All of these landslide losses created a skepticism of liberal and progressive ideas, fearing it would lead to more electoral loss. A new faction took control of the Democratic Party by the 1990s: the New Democrats. There was a heavy willingness on the part of this faction to moderate heavily, especially on economic issues, but with some moderation on social issues such as a “safe, legal, and rare” position on abortion and the Defense of Marriage Act that refused to confer federal recognition on same-sex marriages. President Bill Clinton was a product of the New Democrats, especially with welfare reform with the Personal Responsibility and Work Opportunity Act of 1996, which “ended welfare as we know it.” President Barack Obama, to an extent, was also heavily influenced by the New Democrats, having self-described himself as a “University of Chicago Democrat” (the University of Chicago producing many prominent neoliberal economists, such as Milton Friedman), supporting free trade agreements such as the Trans-Pacific Partnership, and originally considered cuts to Social Security in his 2013 “Grand Bargain” with Republicans. All of this was understandably necessary in the 1990s and 2000s for political survival.

However, such triangulation is not necessary anymore. The United States is far more fiscally and especially socially liberal than it was in the 1980s and 1990s. Attitudes on social issues such as abortion and LGBTQ rights have changed drastically, especially in the past decade. Economic populism, which then influences social populism, has seen a resurgence in recent years due to a generally shared sense that economic conservatism has failed, and both conservatives and liberals have jumped to embrace this with the rise of figures such as Donald Trump and Bernie Sanders. The Democratic Party’s base has increasingly become college-educated voters who are socially liberal and economically progressive, with education strengthening their beliefs, and are high-propensity voters, turning out frequently and in most elections. Triangulation on issues would offend the Democratic Party’s base and likely depress turnout significantly. The Democratic Party’s most conservative voters are often voters of color with strong religious beliefs who will not abandon the Democratic Party due to racial polarization, and social and economic moderation on certain issues would actually hurt them the most. Even secular blue-collar voters are often socially moderate and economically populist. Many suburban swing voters hold liberal views on social issues and progressive views on economic issues. As a result, compromising on social and economic issues would actually hurt the Democratic Party.

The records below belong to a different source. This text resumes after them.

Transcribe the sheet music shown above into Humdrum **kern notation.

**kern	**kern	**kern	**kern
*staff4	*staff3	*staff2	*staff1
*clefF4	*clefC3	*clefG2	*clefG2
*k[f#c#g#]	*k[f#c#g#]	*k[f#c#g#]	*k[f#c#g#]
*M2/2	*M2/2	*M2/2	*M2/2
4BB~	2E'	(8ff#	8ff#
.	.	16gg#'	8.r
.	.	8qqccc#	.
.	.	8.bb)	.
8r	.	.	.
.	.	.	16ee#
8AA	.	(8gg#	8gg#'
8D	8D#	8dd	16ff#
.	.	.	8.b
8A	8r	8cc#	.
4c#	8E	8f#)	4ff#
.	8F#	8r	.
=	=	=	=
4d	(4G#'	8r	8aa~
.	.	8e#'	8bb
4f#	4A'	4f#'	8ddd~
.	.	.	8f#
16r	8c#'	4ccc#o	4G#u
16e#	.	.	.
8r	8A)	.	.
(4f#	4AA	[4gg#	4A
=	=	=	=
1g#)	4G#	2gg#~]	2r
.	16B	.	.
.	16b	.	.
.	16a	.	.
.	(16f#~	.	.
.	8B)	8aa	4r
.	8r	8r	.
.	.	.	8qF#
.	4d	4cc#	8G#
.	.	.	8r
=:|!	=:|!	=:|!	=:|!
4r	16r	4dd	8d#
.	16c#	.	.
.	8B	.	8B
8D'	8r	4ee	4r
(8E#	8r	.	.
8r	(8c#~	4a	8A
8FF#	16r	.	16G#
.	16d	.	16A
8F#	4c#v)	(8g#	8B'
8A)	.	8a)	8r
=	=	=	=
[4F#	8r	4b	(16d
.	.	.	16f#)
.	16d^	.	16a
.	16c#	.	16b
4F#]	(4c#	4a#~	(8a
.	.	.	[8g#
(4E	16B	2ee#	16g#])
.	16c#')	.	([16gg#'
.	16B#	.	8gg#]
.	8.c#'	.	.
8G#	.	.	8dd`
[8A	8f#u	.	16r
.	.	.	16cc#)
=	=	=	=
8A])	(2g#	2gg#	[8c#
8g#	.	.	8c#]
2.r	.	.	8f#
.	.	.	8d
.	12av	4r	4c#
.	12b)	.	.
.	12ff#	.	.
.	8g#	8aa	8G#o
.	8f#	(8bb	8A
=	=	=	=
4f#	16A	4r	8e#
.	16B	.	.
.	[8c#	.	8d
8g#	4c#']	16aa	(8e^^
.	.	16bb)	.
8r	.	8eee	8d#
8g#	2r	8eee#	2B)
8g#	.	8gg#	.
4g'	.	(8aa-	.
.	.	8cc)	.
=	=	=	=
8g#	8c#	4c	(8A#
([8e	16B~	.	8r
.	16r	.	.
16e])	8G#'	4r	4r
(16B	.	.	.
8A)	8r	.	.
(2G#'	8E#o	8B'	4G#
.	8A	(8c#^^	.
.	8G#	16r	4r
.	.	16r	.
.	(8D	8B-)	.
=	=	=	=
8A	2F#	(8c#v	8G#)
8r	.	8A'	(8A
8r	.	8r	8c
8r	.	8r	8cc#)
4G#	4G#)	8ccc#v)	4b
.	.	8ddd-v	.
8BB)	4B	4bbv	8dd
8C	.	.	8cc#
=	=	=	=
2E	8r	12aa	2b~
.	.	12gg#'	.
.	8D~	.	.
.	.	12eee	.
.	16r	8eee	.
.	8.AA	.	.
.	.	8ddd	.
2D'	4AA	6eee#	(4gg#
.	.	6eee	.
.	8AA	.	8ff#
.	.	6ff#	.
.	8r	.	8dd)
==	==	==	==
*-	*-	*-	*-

The Democratic Party must reject the triangulation seen by its liberal counterparts elsewhere, such as in the United Kingdom. Such moderation is flawed in a belief that the politics of our time are like the politics of the 1980s and 1990s when conservatism possessed incredible influence over the nation’s politics. The party would not be helped at all by moderation; rather, it would be hurt because not standing up for the most vulnerable members of society is inconsistent with any notion of liberalism. The actions of the Labour Party of the United Kingdom are an enormously flawed and risky decision by Keir Starmer to maximize short-term gains, and its replication is a risky move for any liberal party. Only a liberal party that actually embraces its roots in a socially liberal and economically progressive environment can expect to have long-term success.